Hunt in pairs to find a suitable date

Looking for success on the dating scene? MIT Sloan Assistant Professor Joshua M. Ackerman suggests it might be a good idea to bring a friend.

Friends will try to help you find partners to your liking, weed out undesirables, and support you in other ways, says Ackerman, a social psychologist and expert on consumer behavior and marketing at the MIT Sloan School of Management.

"Courtship is often framed as a game, and researchers who study courtship behavior tend to focus on competitive aspects of this game," says Ackerman. "Sometimes, though, the mating game is a team sport."

In an article this month in Personality and Social Psychology Bulletin, Ackerman and Douglas T. Kenrick of Arizona State University describe the results of a series of studies they conducted on cooperation and romance. The researchers quizzed volunteer subjects on dating attitudes and behavior, presented them with hypothetical scenarios, and even staged an abbreviated television-style dating game.

In each of the studies, the researchers found cooperation to be a common theme for both men and women, although the nature of cooperation differed markedly for the sexes.

Women helped other women by creating barriers to discourage undesirable men or to help female friends evaluate potential partners, the researchers found. Men helped other men by trying to break down barriers that blocked friends from desirable women.
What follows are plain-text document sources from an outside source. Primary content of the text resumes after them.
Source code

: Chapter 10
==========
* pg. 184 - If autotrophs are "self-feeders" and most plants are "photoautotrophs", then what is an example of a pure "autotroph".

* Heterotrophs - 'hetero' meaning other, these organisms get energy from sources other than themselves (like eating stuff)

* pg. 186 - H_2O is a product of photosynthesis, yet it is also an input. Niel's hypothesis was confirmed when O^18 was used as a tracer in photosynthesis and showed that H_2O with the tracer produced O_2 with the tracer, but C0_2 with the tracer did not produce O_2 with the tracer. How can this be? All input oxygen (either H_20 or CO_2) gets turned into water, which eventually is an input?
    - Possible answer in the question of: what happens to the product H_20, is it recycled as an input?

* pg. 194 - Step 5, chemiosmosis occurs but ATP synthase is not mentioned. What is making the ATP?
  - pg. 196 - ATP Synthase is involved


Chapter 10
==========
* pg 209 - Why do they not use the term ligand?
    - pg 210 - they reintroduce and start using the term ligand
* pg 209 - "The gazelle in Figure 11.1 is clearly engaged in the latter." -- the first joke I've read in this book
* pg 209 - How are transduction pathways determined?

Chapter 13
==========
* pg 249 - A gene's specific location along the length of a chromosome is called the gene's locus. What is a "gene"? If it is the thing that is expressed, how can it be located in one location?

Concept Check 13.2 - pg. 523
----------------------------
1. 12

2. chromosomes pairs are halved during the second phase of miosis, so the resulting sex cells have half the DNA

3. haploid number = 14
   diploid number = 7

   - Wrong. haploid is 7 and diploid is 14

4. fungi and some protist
These findings run counter to conventional courtship studies, which emphasize how individuals compete for mates. Ackerman and Kenrick decided to explore cooperation in light of animal research that found a number of species help each other find mates.

"There is a wide variety of birds that will cooperate," says Ackerman. "Two male wild turkeys will cooperate to court a female. It has been seen in mammals, including lions and higher primates."

Among animals, females cooperate to create barriers and thresholds for males, while males cooperate to gain access to females. Ackerman and Kenrick predicted humans would exhibit similar behavior.

The researchers gave subjects a hypothetical scenario: You are at a dance with a friend of the same sex. Two members of the opposite sex want to dance with your friend, but he or she is interested romantically in only one of them.

"In that situation, men and women would both help, but they would do so for different reasons and in different ways," Ackerman says.

Women said they would try to remove their friend from the situation, often ushering her from the scene. Men would intervene by asking the unwanted pursuer to dance. The researchers also used a hypothetical scenario to discover whether men and women who are platonic friends would help each other achieve romantic goals. Again, they found they would.

"Men will help women ward off other men, while women were more likely to help a male friend gain access to a desirable mate," Ackerman says.

Ackerman and Kenrick also discovered a curious phenomenon: counterfeit romantic partners.

Platonic friends sometimes pretend to be romantic partners to help each other in dating. "If you're a woman, saying someone is your boyfriend creates a barrier," says Ackerman. "If you're a guy, saying someone is your girlfriend makes you more desirable to women."

Why do men and women cooperate in different ways? Ackerman says the answer probably lies in evolutionary biology.

For nearly all vertebrates—including humans—pregnancy and care of offspring are greater burdens for females than males. Thus, it is in the interest of females to be selective about mates. Males, if they are to find mates, must demonstrate their desirability.

"I do think biology is at the heart of this, although we won't know for sure until we do studies in other cultures," Ackerman says.